• **Source information**:
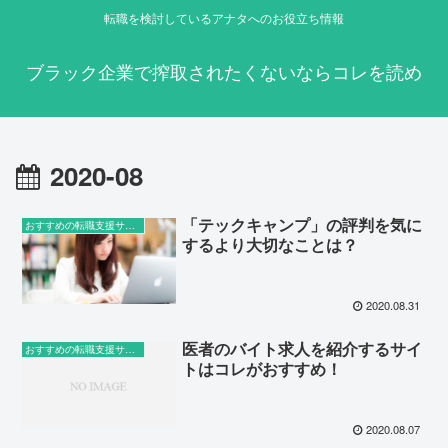
転職を検討しているアナタへのお役立ち情報
ブラック企業で搾取されたくないならコレを読め
2020-08
「テックキャンプ」の評判を気に
おすすめの転職支援サービス
するより大切なことは？
2020.08.31
医者のバイト求人を紹介するサイ
おすすめの転職支援サービス
トはコレがおすすめ！
2020.08.07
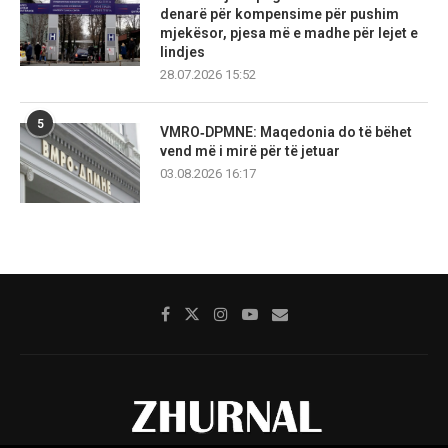
denarë për kompensime për pushim
mjekësor, pjesa më e madhe për lejet e
lindjes
28.07.2026 15:52
5
VMRO‑DPMNE: Maqedonia do të bëhet
vend më i mirë për të jetuar
03.08.2026 16:17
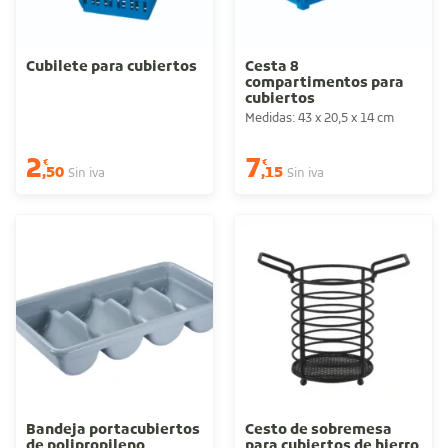
Cubilete para cubiertos
Cesta 8
compartimentos para
cubiertos
Medidas: 43 x 20,5 x 14 cm
2
7
€
€
,50
,15
Sin iva
Sin iva
Bandeja portacubiertos
Cesto de sobremesa
de polipropileno
para cubiertos de hierro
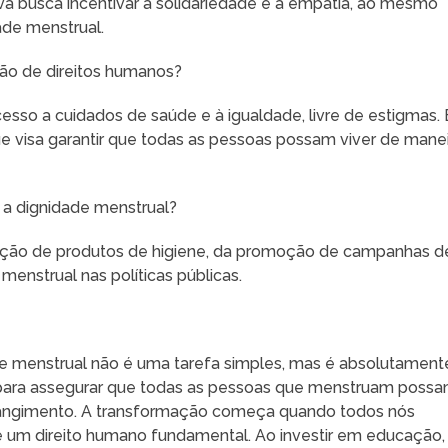
iva busca incentivar a solidariedade e a empatia, ao mesmo
de menstrual.
ão de direitos humanos?
esso a cuidados de saúde e à igualdade, livre de estigmas. 
 visa garantir que todas as pessoas possam viver de mane
a dignidade menstrual?
oação de produtos de higiene, da promoção de campanhas d
menstrual nas políticas públicas.
e menstrual não é uma tarefa simples, mas é absolutament
l para assegurar que todas as pessoas que menstruam poss
angimento. A transformação começa quando todos nós
 um direito humano fundamental. Ao investir em educação,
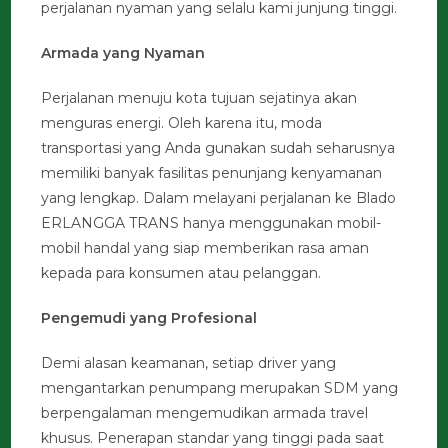
perjalanan nyaman yang selalu kami junjung tinggi.
Armada yang Nyaman
Perjalanan menuju kota tujuan sejatinya akan
menguras energi. Oleh karena itu, moda
transportasi yang Anda gunakan sudah seharusnya
memiliki banyak fasilitas penunjang kenyamanan
yang lengkap. Dalam melayani perjalanan ke Blado
ERLANGGA TRANS hanya menggunakan mobil-
mobil handal yang siap memberikan rasa aman
kepada para konsumen atau pelanggan.
Pengemudi yang Profesional
Demi alasan keamanan, setiap driver yang
mengantarkan penumpang merupakan SDM yang
berpengalaman mengemudikan armada travel
khusus. Penerapan standar yang tinggi pada saat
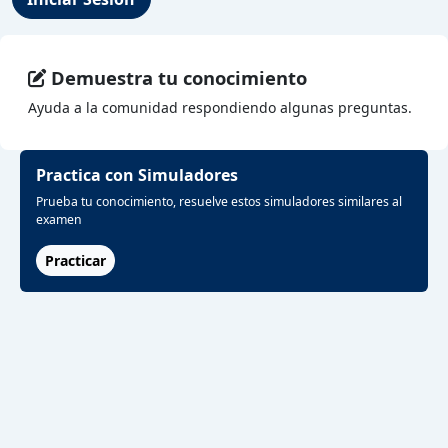
Demuestra tu conocimiento
Ayuda a la comunidad respondiendo algunas preguntas.
Practica con Simuladores
Prueba tu conocimiento, resuelve estos simuladores similares al
examen
Practicar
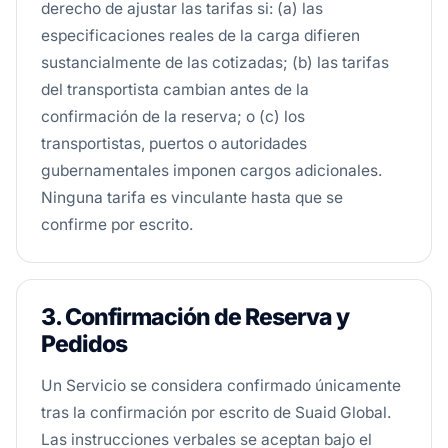
derecho de ajustar las tarifas si: (a) las
especificaciones reales de la carga difieren
sustancialmente de las cotizadas; (b) las tarifas
del transportista cambian antes de la
confirmación de la reserva; o (c) los
transportistas, puertos o autoridades
gubernamentales imponen cargos adicionales.
Ninguna tarifa es vinculante hasta que se
confirme por escrito.
3. Confirmación de Reserva y
Pedidos
Un Servicio se considera confirmado únicamente
tras la confirmación por escrito de Suaid Global.
Las instrucciones verbales se aceptan bajo el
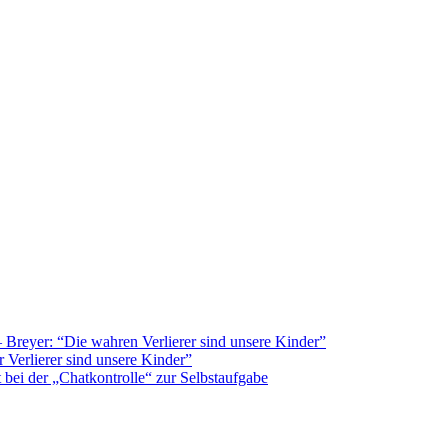
Breyer: “Die wahren Verlierer sind unsere Kinder”
 Verlierer sind unsere Kinder”
bei der „Chatkontrolle“ zur Selbstaufgabe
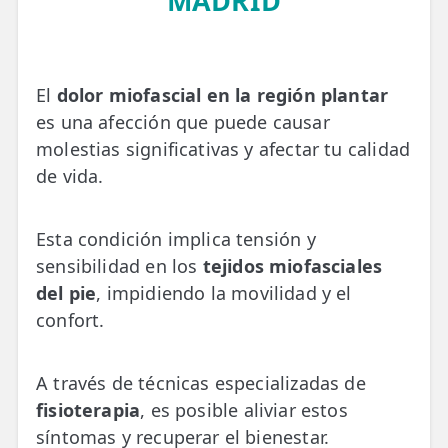
MADRID
💆‍♀️ Tratamientos
😓 Síntomas
El
dolor miofascial en la región plantar
📅 Pedir Cita
es una afección que puede causar
📰 Blog
molestias significativas y afectar tu calidad
de vida.
🏢 Empresas
UBICACIONES
Esta condición implica tensión y
🔍 Buscador Clínicas
sensibilidad en los
tejidos miofasciales
del pie
, impidiendo la movilidad y el
📍 Barrio del Pilar
confort.
📍 Chamberí - Centro
A través de técnicas especializadas de
📍 Barrio Salamanca
fisioterapia
, es posible aliviar estos
📍 Carabanchel - Usera
síntomas y recuperar el bienestar.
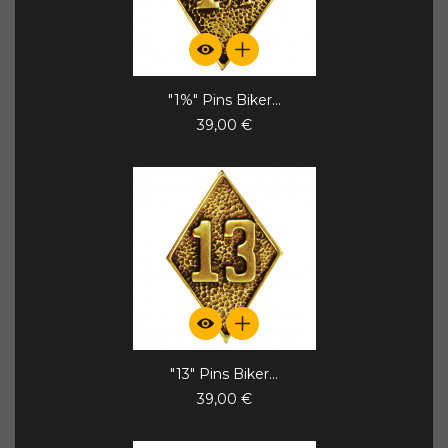
"1%" Pins Biker...
39,00 €
"13" Pins Biker...
39,00 €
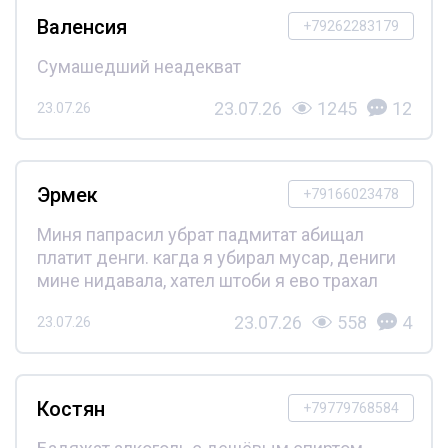
Валенсия
+79262283179
Сумашедший неадекват
23.07.26
1245
12
23.07.26
Эрмек
+79166023478
Миня папрасил убрат падмитат абищал
платит денги. кагда я убирал мусар, дениги
мине нидавала, хател штоби я ево трахал
23.07.26
558
4
23.07.26
Костян
+79779768584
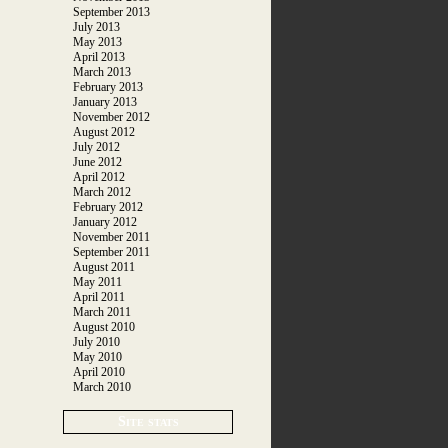
September 2013
July 2013
May 2013
April 2013
March 2013
February 2013
January 2013
November 2012
August 2012
July 2012
June 2012
April 2012
March 2012
February 2012
January 2012
November 2011
September 2011
August 2011
May 2011
April 2011
March 2011
August 2010
July 2010
May 2010
April 2010
March 2010
Site stats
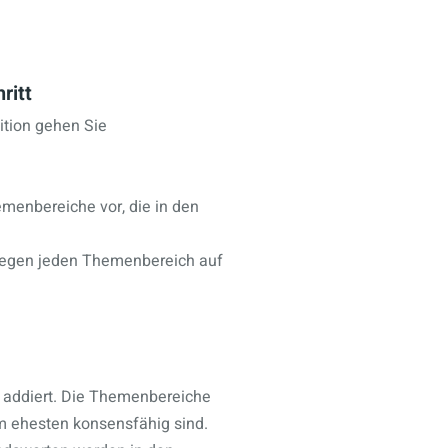
ritt
ition gehen Sie
emenbereiche vor, die in den
 gegen jeden Themenbereich auf
 addiert. Die Themenbereiche
m ehesten konsensfähig sind.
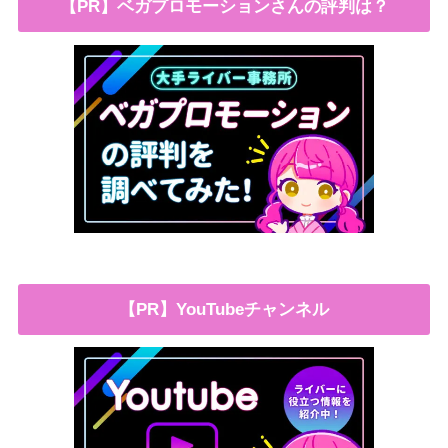
【PR】ベガプロモーションさんの評判は？
【PR】YouTubeチャンネル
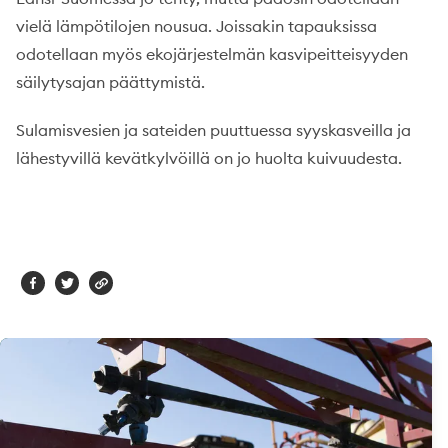
vielä lämpötilojen nousua. Joissakin tapauksissa
odotellaan myös ekojärjestelmän kasvipeitteisyyden
säilytysajan päättymistä.
Sulamisvesien ja sateiden puuttuessa syyskasveilla ja
lähestyvillä kevätkylvöillä on jo huolta kuivuudesta.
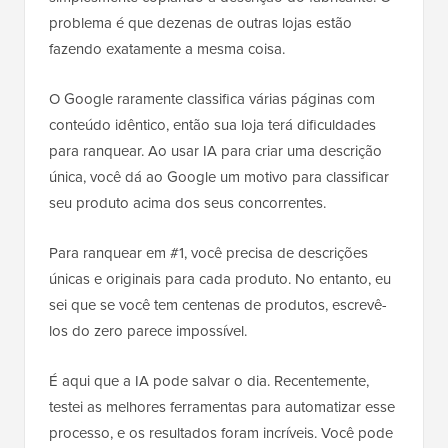
problema é que dezenas de outras lojas estão
fazendo exatamente a mesma coisa.
O Google raramente classifica várias páginas com
conteúdo idêntico, então sua loja terá dificuldades
para ranquear. Ao usar IA para criar uma descrição
única, você dá ao Google um motivo para classificar
seu produto acima dos seus concorrentes.
Para ranquear em #1, você precisa de descrições
únicas e originais para cada produto. No entanto, eu
sei que se você tem centenas de produtos, escrevê-
los do zero parece impossível.
É aqui que a IA pode salvar o dia. Recentemente,
testei as melhores ferramentas para automatizar esse
processo, e os resultados foram incríveis. Você pode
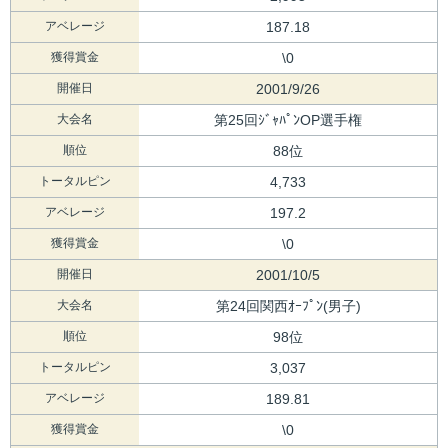
アベレージ
187.18
獲得賞金
\0
開催日
2001/9/26
大会名
第25回ｼﾞｬﾊﾟﾝOP選手権
順位
88位
トータルピン
4,733
アベレージ
197.2
獲得賞金
\0
開催日
2001/10/5
大会名
第24回関西ｵｰﾌﾟﾝ(男子)
順位
98位
トータルピン
3,037
アベレージ
189.81
獲得賞金
\0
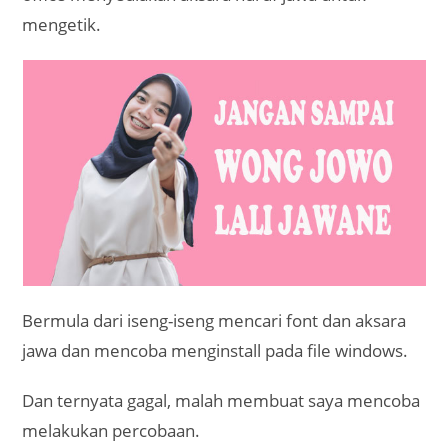
mengetik.
Bermula dari iseng-iseng mencari font dan aksara
jawa dan mencoba menginstall pada file windows.
Dan ternyata gagal, malah membuat saya mencoba
melakukan percobaan.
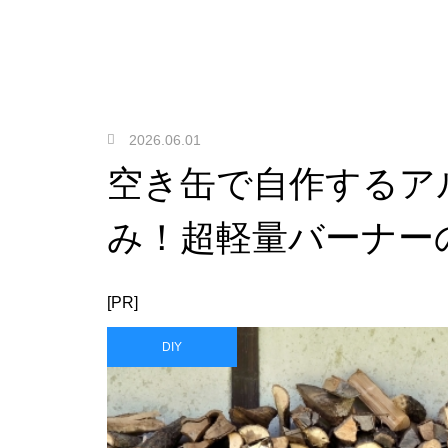
2026.06.01
空き缶で自作するア
み！超軽量バーナー
[PR]
DIY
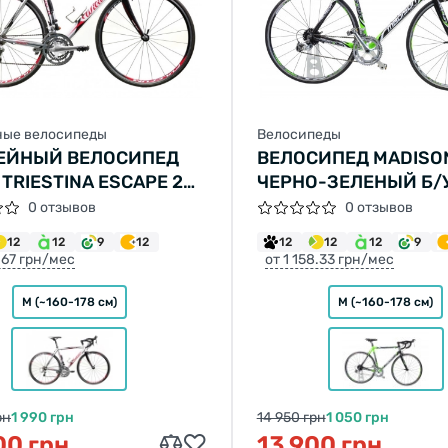
ые велосипеды
Велосипеды
ЕЙНЫЙ ВЕЛОСИПЕД
ВЕЛОСИПЕД MADISON
 TRIESTINA ESCAPE 28"
ЧЕРНО-ЗЕЛЕНЫЙ Б/
ЫЙ Б/У
0 отзывов
0 отзывов
12
12
9
12
12
12
12
9
6.67 грн/мес
от 1 158.33 грн/мес
M (~160-178 см)
M (~160-178 см)
рн
1 990 грн
14 950 грн
1 050 грн
00 грн
13 900 грн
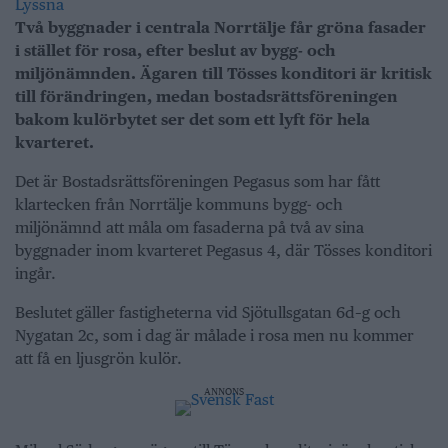
Lyssna
Två byggnader i centrala Norrtälje får gröna fasader
i stället för rosa, efter beslut av bygg- och
miljönämnden. Ägaren till Tösses konditori är kritisk
till förändringen, medan bostadsrättsföreningen
bakom kulörbytet ser det som ett lyft för hela
kvarteret.
Det är Bostadsrättsföreningen Pegasus som har fått
klartecken från Norrtälje kommuns bygg- och
miljönämnd att måla om fasaderna på två av sina
byggnader inom kvarteret Pegasus 4, där Tösses konditori
ingår.
Beslutet gäller fastigheterna vid Sjötullsgatan 6d–g och
Nygatan 2c, som i dag är målade i rosa men nu kommer
att få en ljusgrön kulör.
ANNONS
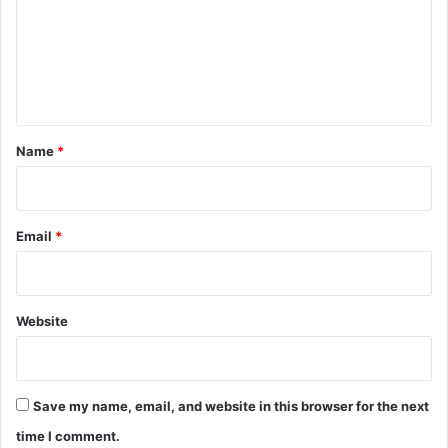
m
e
n
t
*
Name
*
Email
*
Website
Save my name, email, and website in this browser for the next
time I comment.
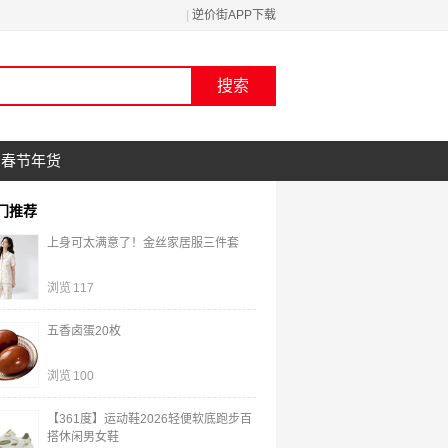
|
逆价街APP下载
春节年货
门推荐
上身可太满意了！金丝家居服三件套
浏览
117
五香卤蛋20枚
浏览
100
【361度】运动鞋2026轻便软底跑步百
搭休闲男女鞋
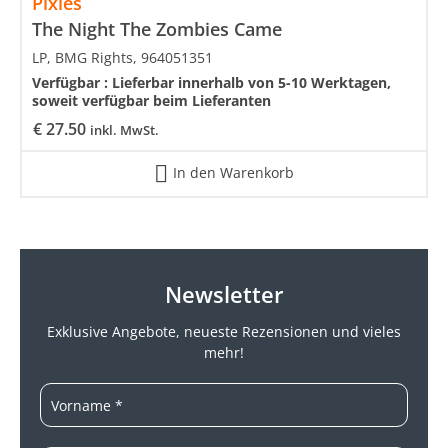
Pixies
The Night The Zombies Came
LP, BMG Rights, 964051351
Verfügbar :
Lieferbar innerhalb von 5-10 Werktagen,
soweit verfügbar beim Lieferanten
€
27.50
inkl. MwSt.
In den Warenkorb
Newsletter
Exklusive Angebote, neueste
Rezensionen und vieles
mehr!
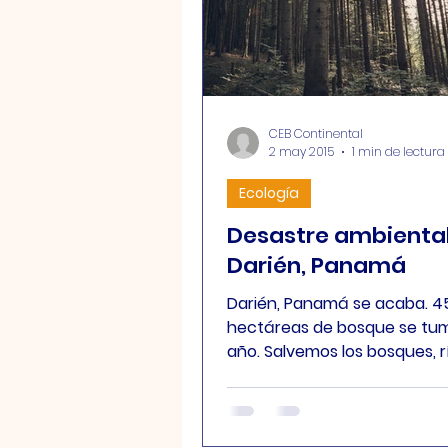
CEB Continental
2 may 2015
1 min de lectura
Ecología
Desastre ambienta
Darién, Panamá
Darién, Panamá se acaba. 45
hectáreas de bosque se tu
año. Salvemos los bosques, rí
laguna Matusagaratí que se s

• **What is expected**: In the listing above, how many lines include the string "August"? Say only the number.

• **Solution for this problem**: 3